Provided with more water and nutrients, the photosynthetic machinery of the leaves went into overdrive. Vegetation became more productive, capturing more carbon from the atmosphere, though it released more through respiration as well. Those faster living leaves also died younger, speeding up the cycling of nutrients through decomposition. And after the cataclysmic transition from the Cretaceous to the Paleocene, whole forests of flowering trees became dominant over large swaths of the continents, and they even began to make their own rain. With their huge vessels and richly veined leaves, theses trees collectively accelerated the hydrological cycle, moving water into the atmosphere that eventually had to return to the ground as rain. Even erosion may have increased. Recent modeling studies suggest that if Amazon rainforests were constrained to more ancient conifer-style rates of water transport, the dry season would lengthen by up to 80 days, well beyond the tolerance of most rainforest species.

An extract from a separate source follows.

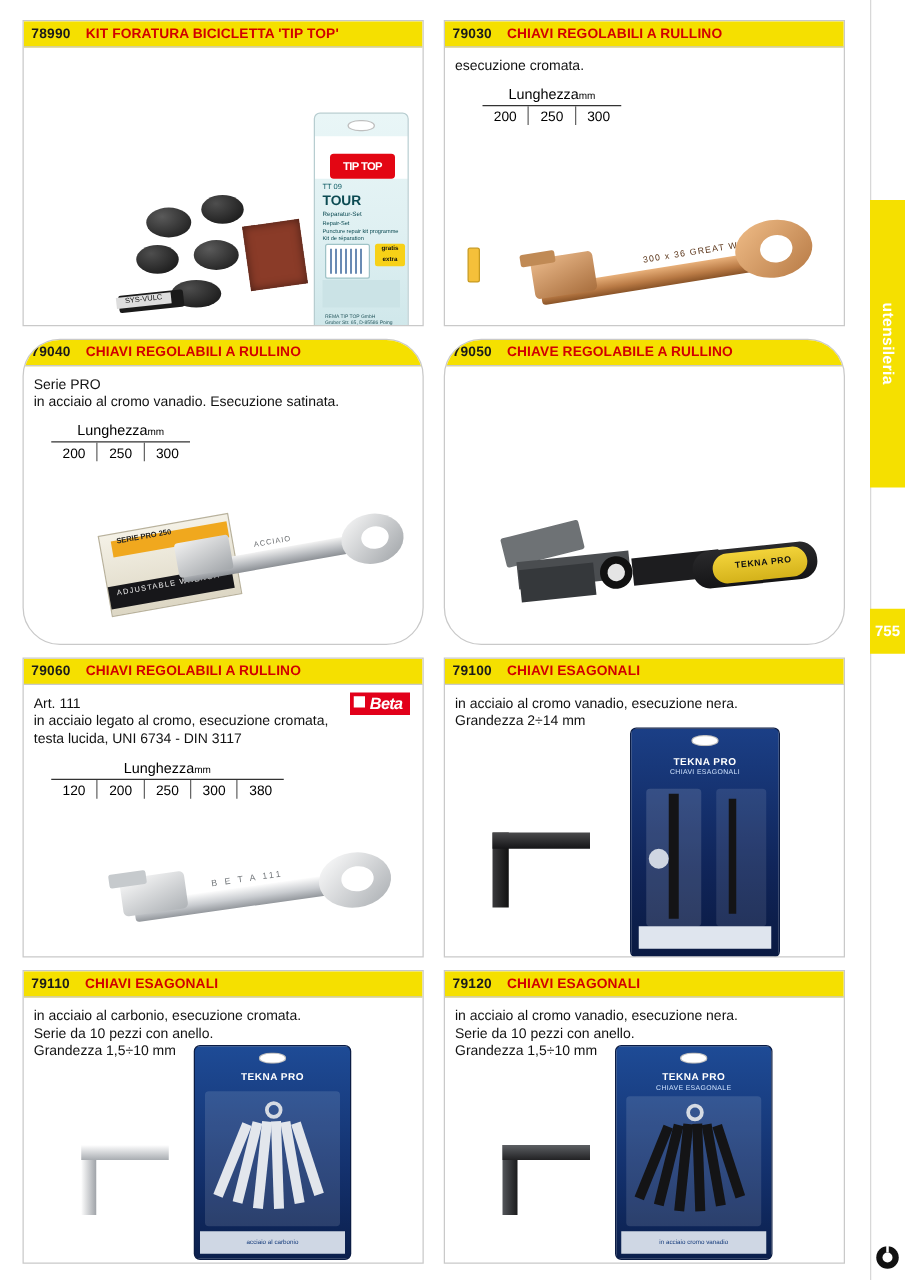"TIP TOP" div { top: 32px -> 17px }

And in making their own world here on Earth, the flowering plants have made our world. No primate ever knew a world without them. Even our climate is a product of their evolution. And we could not understand it without understanding that the ratio of the circumference to the radius of a circle is a transcendental constant.

π for now.

Evolutionary research on the vascular innovations of flowering plants is incredibly exciting right now. Two recent interesting papers (which I drew on for this post) include:

C. Kevin Boyce and Maciej A. Zwieniecki. 2012. Leaf fossil record suggests limited influence of atmospheric CO2 on terrestrial productivity prior to angiosperm evolution. Proceedings of the National Academy of Sciences of the USA.

Taylor S. Feild, Timothy J. Brodribb, et al. 2011. Fossil evidence for Cretaceous escalation in angiosperm leaf vein evolution. Proceedings of the National Academy of Sciences of the USA.